§ TASK TO CARRY OUT:
May I have the lines from the one containing "index mcp: (888, 58)" to the end of the entries, returned exactly and with nothing else?

§ Dataset entries:
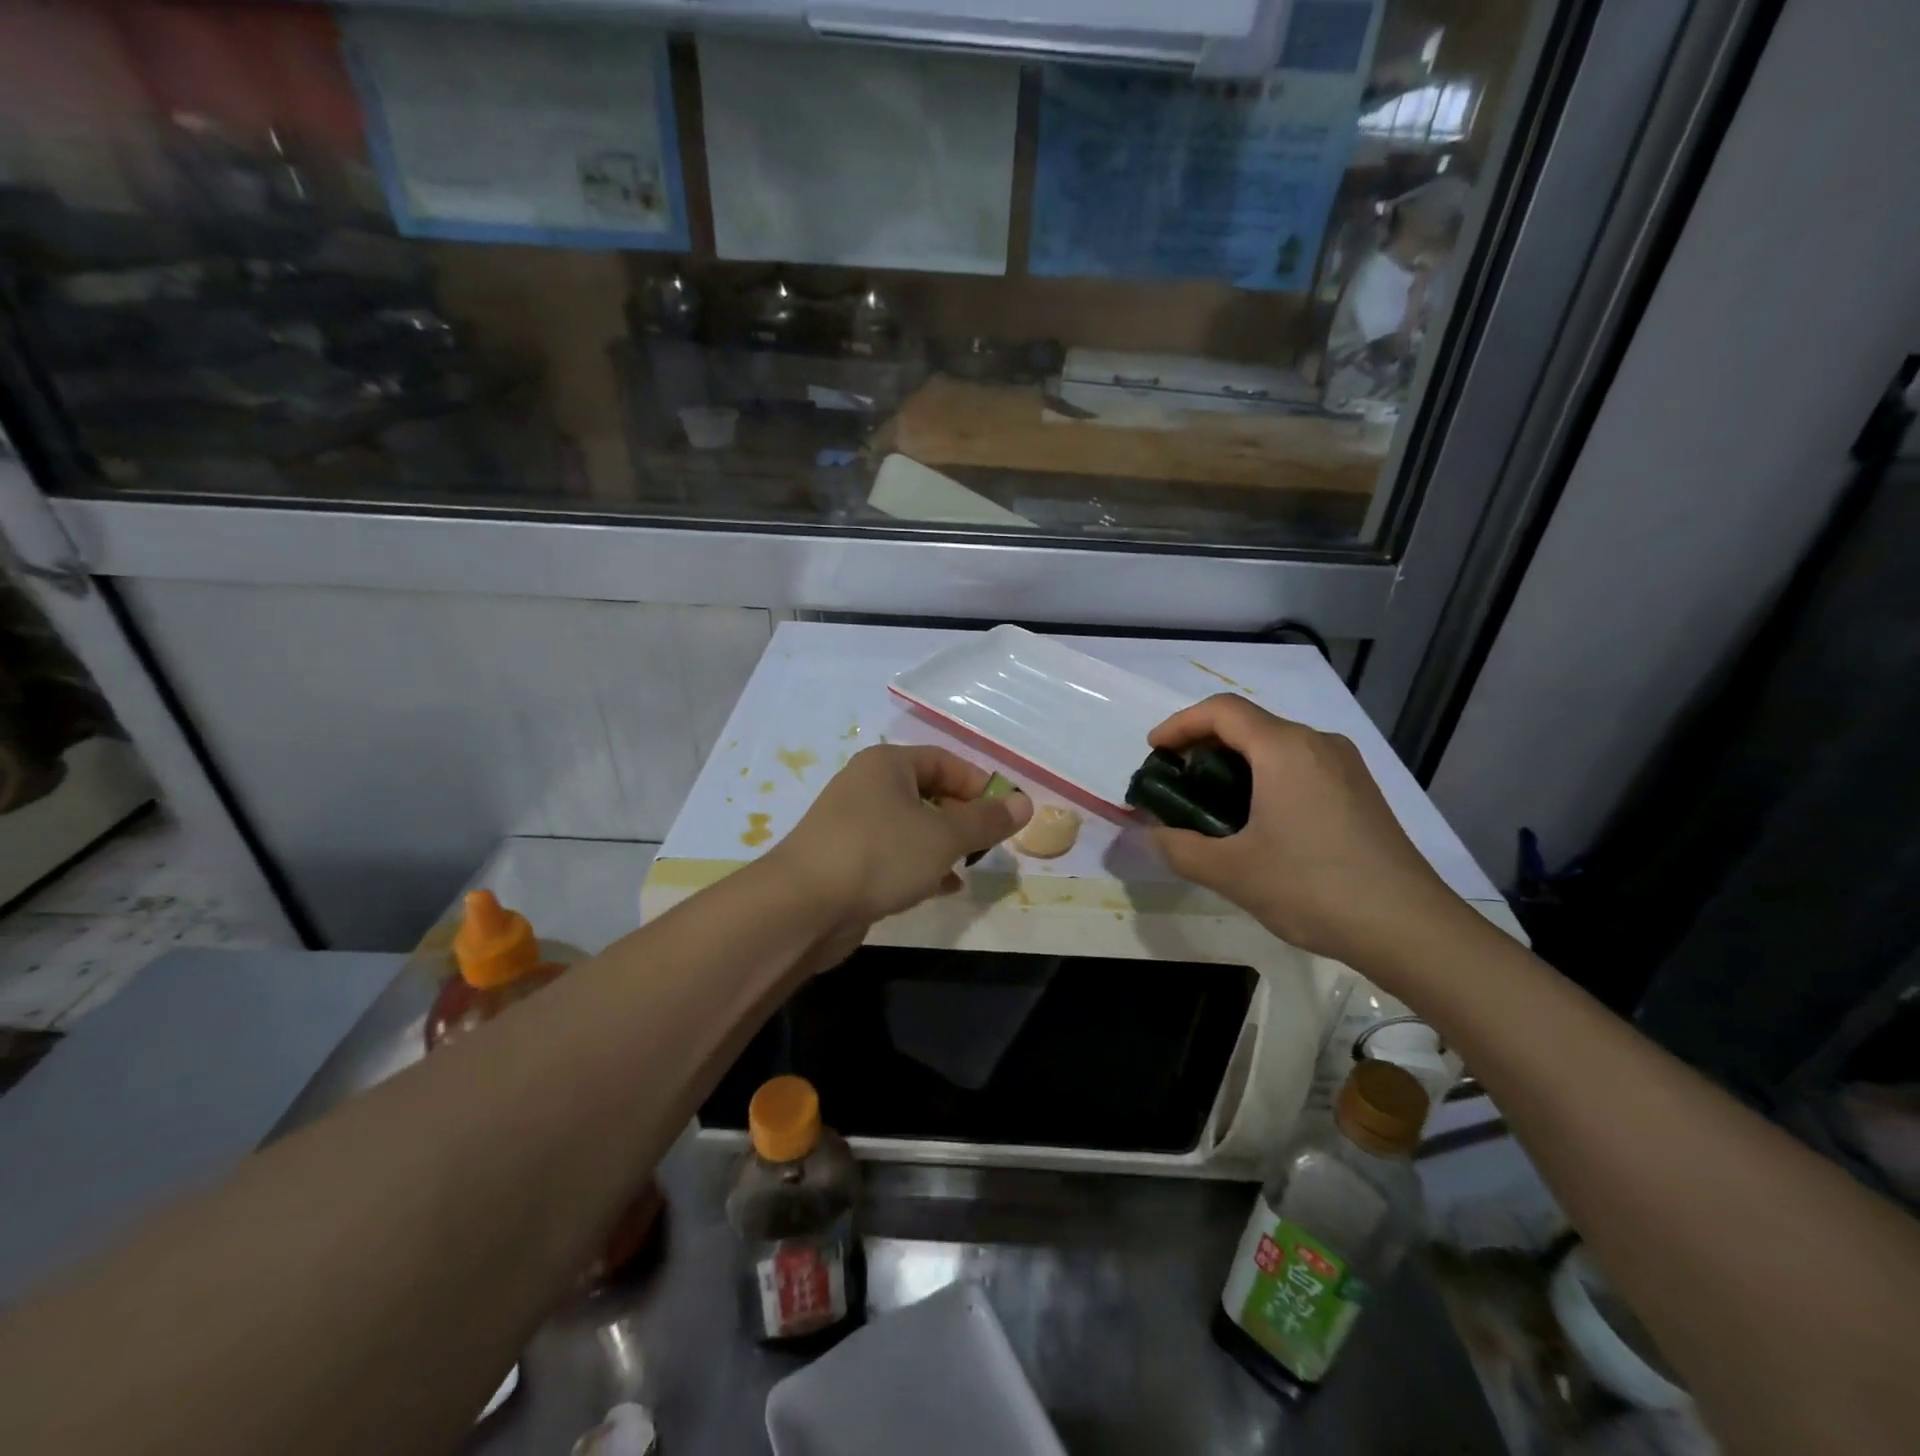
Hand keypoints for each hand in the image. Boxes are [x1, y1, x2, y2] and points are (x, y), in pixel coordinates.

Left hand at [769, 744, 1031, 940]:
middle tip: (989, 844)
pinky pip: (894, 855)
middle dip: (963, 817)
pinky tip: (943, 888)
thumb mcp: (944, 836)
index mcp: (887, 765)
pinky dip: (920, 866)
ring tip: (970, 866)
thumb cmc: (880, 855)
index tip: (1006, 814)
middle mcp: (867, 786)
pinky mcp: (845, 861)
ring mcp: (853, 825)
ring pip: (911, 827)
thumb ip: (986, 821)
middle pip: (928, 792)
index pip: (944, 761)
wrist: (802, 906)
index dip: (979, 784)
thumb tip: (1024, 803)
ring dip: (943, 845)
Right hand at [1146, 694, 1459, 963]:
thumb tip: (1153, 834)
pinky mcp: (1360, 791)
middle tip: (1176, 782)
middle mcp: (1317, 743)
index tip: (1154, 753)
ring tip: (1210, 803)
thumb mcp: (1231, 872)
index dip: (1179, 724)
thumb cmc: (1312, 888)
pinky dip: (1265, 777)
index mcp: (1284, 749)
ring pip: (1276, 745)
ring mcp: (1345, 766)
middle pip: (1248, 724)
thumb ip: (1178, 847)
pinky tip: (1257, 819)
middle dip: (1203, 745)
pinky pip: (1300, 766)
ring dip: (1235, 763)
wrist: (1409, 928)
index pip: (1221, 711)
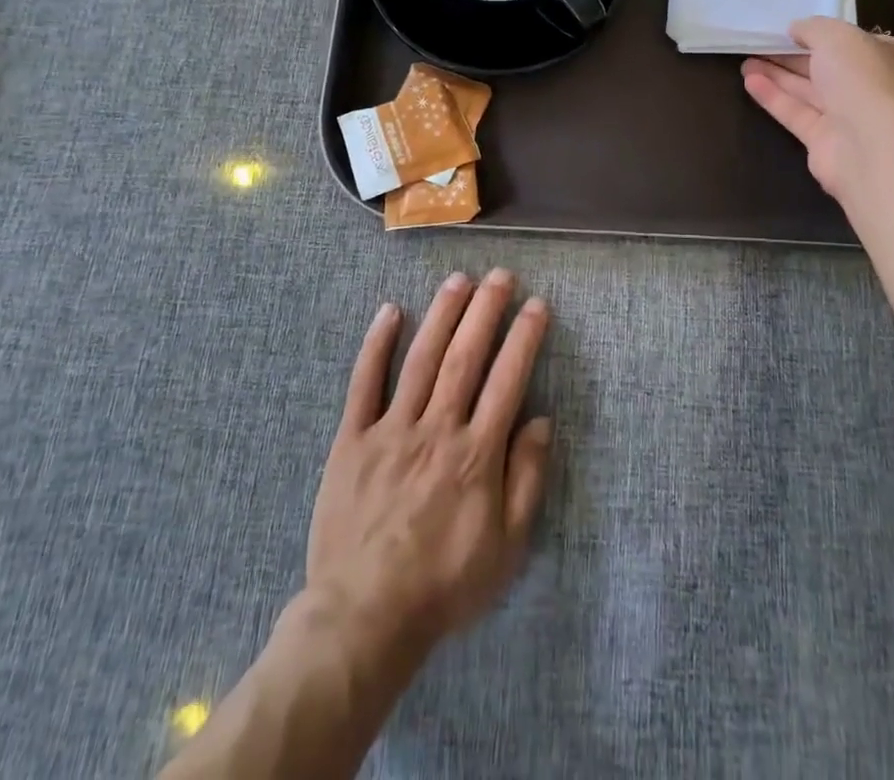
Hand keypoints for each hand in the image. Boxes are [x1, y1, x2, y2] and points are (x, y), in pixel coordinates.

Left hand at [305, 269, 552, 664]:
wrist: (364, 617)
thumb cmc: (444, 583)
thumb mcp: (506, 547)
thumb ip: (526, 479)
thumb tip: (541, 420)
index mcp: (476, 454)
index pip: (507, 380)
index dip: (524, 338)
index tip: (536, 305)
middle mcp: (436, 429)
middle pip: (465, 357)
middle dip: (485, 311)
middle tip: (499, 275)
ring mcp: (391, 430)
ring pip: (421, 359)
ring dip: (441, 315)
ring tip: (458, 280)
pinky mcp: (352, 440)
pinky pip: (364, 384)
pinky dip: (376, 345)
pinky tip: (390, 311)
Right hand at [741, 17, 893, 202]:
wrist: (872, 146)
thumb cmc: (864, 80)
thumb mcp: (836, 36)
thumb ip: (813, 28)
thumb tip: (796, 30)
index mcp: (888, 58)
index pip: (852, 43)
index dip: (821, 35)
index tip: (790, 30)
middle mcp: (870, 87)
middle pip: (825, 67)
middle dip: (791, 56)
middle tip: (759, 45)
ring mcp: (848, 117)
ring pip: (808, 91)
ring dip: (777, 75)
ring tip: (746, 62)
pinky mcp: (824, 141)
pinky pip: (796, 113)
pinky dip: (773, 97)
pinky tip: (749, 82)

§ RESULT OF THIS EXERCISE:
index mcp: (888, 58)
index pip: (852, 43)
index dip: (821, 35)
index tip: (790, 30)
middle mcp: (870, 87)
middle pip: (825, 67)
middle dip: (791, 56)
middle tip: (759, 45)
ring mcp: (848, 117)
ring pip: (808, 91)
ring dip: (777, 75)
ring tip: (746, 62)
pinky mcp: (824, 141)
pinky pip: (796, 113)
pinky dip: (773, 97)
pinky tip: (749, 82)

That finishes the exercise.